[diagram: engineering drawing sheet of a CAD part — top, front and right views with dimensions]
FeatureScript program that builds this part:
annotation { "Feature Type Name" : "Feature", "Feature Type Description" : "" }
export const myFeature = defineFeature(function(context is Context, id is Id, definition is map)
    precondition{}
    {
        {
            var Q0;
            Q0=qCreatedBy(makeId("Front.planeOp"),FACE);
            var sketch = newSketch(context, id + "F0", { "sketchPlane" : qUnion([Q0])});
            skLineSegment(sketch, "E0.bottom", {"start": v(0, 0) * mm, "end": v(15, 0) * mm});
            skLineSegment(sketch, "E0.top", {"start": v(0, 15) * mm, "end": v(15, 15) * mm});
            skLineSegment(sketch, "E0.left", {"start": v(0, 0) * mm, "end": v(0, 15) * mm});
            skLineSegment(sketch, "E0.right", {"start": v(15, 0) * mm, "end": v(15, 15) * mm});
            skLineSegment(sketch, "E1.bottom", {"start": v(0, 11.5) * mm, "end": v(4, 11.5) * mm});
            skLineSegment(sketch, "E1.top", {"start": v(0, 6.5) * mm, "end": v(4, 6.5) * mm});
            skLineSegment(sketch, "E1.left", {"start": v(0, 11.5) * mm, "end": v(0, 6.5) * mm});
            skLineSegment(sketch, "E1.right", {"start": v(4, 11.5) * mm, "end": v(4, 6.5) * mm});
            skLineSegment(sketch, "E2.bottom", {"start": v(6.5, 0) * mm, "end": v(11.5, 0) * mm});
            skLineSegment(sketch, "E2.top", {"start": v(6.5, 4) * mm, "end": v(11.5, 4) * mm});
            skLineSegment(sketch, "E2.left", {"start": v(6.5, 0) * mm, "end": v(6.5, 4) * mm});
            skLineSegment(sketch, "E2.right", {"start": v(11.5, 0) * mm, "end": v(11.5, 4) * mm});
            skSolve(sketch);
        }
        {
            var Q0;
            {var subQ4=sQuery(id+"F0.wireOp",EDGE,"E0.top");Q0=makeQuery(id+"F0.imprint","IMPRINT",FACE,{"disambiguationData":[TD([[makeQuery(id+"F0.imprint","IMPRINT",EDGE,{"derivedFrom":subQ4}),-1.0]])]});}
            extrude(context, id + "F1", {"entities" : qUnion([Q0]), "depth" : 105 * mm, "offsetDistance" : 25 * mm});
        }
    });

* Exercise requirements
Quote the items verbatim, starting at their first line and ending with the line that contains "var sketch = newSketch(context, id", both included.

* Reply
[diagram: engineering drawing sheet of a CAD part — top, front and right views with dimensions]
FeatureScript program that builds this part:
annotation { "Feature Type Name" : "Feature", "Feature Type Description" : "" }
export const myFeature = defineFeature(function(context is Context, id is Id, definition is map)
    precondition{}
    {
        {
            var Q0;
            Q0=qCreatedBy(makeId("Front.planeOp"),FACE);
            var sketch = newSketch(context, id + "F0", { "sketchPlane" : qUnion([Q0])});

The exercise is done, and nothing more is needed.